Love Me for Who I Am - Prologue
Blaine Anderson sat in his car, hands gripping the steering wheel, eyes focused on the Hummel-Hudson household. He didn’t know how long he had been staring at the front door; how long he had been yearning to go inside. Blaine loved this house. He spent so much time at Kurt’s that Blaine (rather guiltily) like to think it was his home too. He was invited to practically all of the family dinners and movies and had long ago lost track of the hours spent just hanging out at the house. The more time he spent inside, the less he wanted to leave. He knew he shouldn’t overstay his welcome but both Burt and Carole always welcomed and accepted his presence at the house as if he belonged there. It was as if he was part of the family. Such an idea both thrilled and terrified him; to feel such an overwhelming sense of belonging and acceptance was a foreign concept to Blaine. He had difficulty believing it as his own family never showed him the same affection. And with what had transpired today, Blaine had his doubts that his family even wanted him around anymore.

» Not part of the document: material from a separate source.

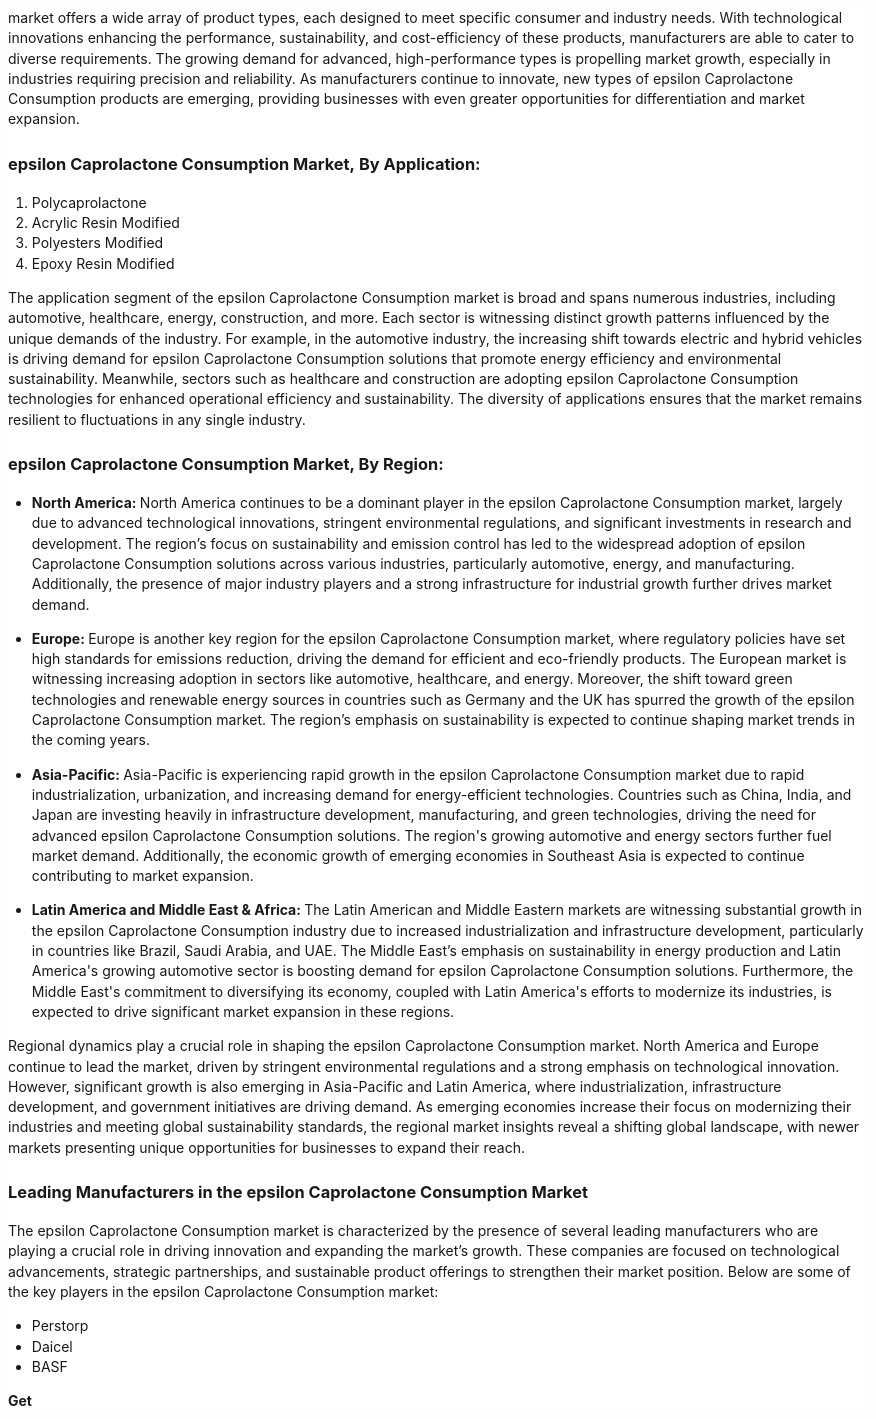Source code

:market offers a wide array of product types, each designed to meet specific consumer and industry needs. With technological innovations enhancing the performance, sustainability, and cost-efficiency of these products, manufacturers are able to cater to diverse requirements. The growing demand for advanced, high-performance types is propelling market growth, especially in industries requiring precision and reliability. As manufacturers continue to innovate, new types of epsilon Caprolactone Consumption products are emerging, providing businesses with even greater opportunities for differentiation and market expansion.</p><h3>epsilon Caprolactone Consumption Market,&nbsp;By Application:</h3><ol><li>Polycaprolactone<li> Acrylic Resin Modified<li> Polyesters Modified<li> Epoxy Resin Modified</li></ol><p>The application segment of the epsilon Caprolactone Consumption market is broad and spans numerous industries, including automotive, healthcare, energy, construction, and more. Each sector is witnessing distinct growth patterns influenced by the unique demands of the industry. For example, in the automotive industry, the increasing shift towards electric and hybrid vehicles is driving demand for epsilon Caprolactone Consumption solutions that promote energy efficiency and environmental sustainability. Meanwhile, sectors such as healthcare and construction are adopting epsilon Caprolactone Consumption technologies for enhanced operational efficiency and sustainability. The diversity of applications ensures that the market remains resilient to fluctuations in any single industry.</p><h3>epsilon Caprolactone Consumption Market, By Region:</h3><ul><li><p><strong>North America:&nbsp;</strong>North America continues to be a dominant player in the epsilon Caprolactone Consumption market, largely due to advanced technological innovations, stringent environmental regulations, and significant investments in research and development. The region&rsquo;s focus on sustainability and emission control has led to the widespread adoption of epsilon Caprolactone Consumption solutions across various industries, particularly automotive, energy, and manufacturing. Additionally, the presence of major industry players and a strong infrastructure for industrial growth further drives market demand.</p></li><li><p><strong><strong>Europe:&nbsp;</strong></strong>Europe is another key region for the epsilon Caprolactone Consumption market, where regulatory policies have set high standards for emissions reduction, driving the demand for efficient and eco-friendly products. The European market is witnessing increasing adoption in sectors like automotive, healthcare, and energy. Moreover, the shift toward green technologies and renewable energy sources in countries such as Germany and the UK has spurred the growth of the epsilon Caprolactone Consumption market. The region&rsquo;s emphasis on sustainability is expected to continue shaping market trends in the coming years.</p></li><li><p><strong><strong>Asia-Pacific:&nbsp;</strong></strong>Asia-Pacific is experiencing rapid growth in the epsilon Caprolactone Consumption market due to rapid industrialization, urbanization, and increasing demand for energy-efficient technologies. Countries such as China, India, and Japan are investing heavily in infrastructure development, manufacturing, and green technologies, driving the need for advanced epsilon Caprolactone Consumption solutions. The region's growing automotive and energy sectors further fuel market demand. Additionally, the economic growth of emerging economies in Southeast Asia is expected to continue contributing to market expansion.</p></li><li><p><strong><strong>Latin America and Middle East &amp; Africa:&nbsp;</strong></strong>The Latin American and Middle Eastern markets are witnessing substantial growth in the epsilon Caprolactone Consumption industry due to increased industrialization and infrastructure development, particularly in countries like Brazil, Saudi Arabia, and UAE. The Middle East&rsquo;s emphasis on sustainability in energy production and Latin America's growing automotive sector is boosting demand for epsilon Caprolactone Consumption solutions. Furthermore, the Middle East's commitment to diversifying its economy, coupled with Latin America's efforts to modernize its industries, is expected to drive significant market expansion in these regions.</p></li></ul><p>Regional dynamics play a crucial role in shaping the epsilon Caprolactone Consumption market. North America and Europe continue to lead the market, driven by stringent environmental regulations and a strong emphasis on technological innovation. However, significant growth is also emerging in Asia-Pacific and Latin America, where industrialization, infrastructure development, and government initiatives are driving demand. As emerging economies increase their focus on modernizing their industries and meeting global sustainability standards, the regional market insights reveal a shifting global landscape, with newer markets presenting unique opportunities for businesses to expand their reach.</p><h3><strong>Leading Manufacturers in the epsilon Caprolactone Consumption Market</strong></h3><p>The epsilon Caprolactone Consumption market is characterized by the presence of several leading manufacturers who are playing a crucial role in driving innovation and expanding the market&rsquo;s growth. These companies are focused on technological advancements, strategic partnerships, and sustainable product offerings to strengthen their market position. Below are some of the key players in the epsilon Caprolactone Consumption market:</p></div><div class="article-main__content" data-test-id="publishing-text-block"><ul><li><span class="">Perstorp<li> Daicel<li> BASF</span></li></ul></div><div class="article-main__content" data-test-id="publishing-text-block"><p><span class="font-[700]"><strong>Get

Blaine remained motionless, wondering how he had gotten to this point; how he had missed all the signs. They had been there, of course - maybe he just didn’t want to see them. He finally undid his seatbelt and tore his gaze away from Kurt’s house. He wanted to see Kurt so desperately, but that would mean explaining everything. He knew Kurt would be nothing but supportive but Blaine didn’t want to burden him with his problems; especially this one. The longer he sat in the car however, the more desperate his desire to see Kurt became. Though every fibre of his being was screaming at him to leave the car, craving Kurt’s presence, Blaine couldn’t seem to gather the strength to actually do it. Sighing loudly to prevent tears from falling, Blaine replayed the events of the afternoon in his head for the hundredth time. He really should have seen this coming.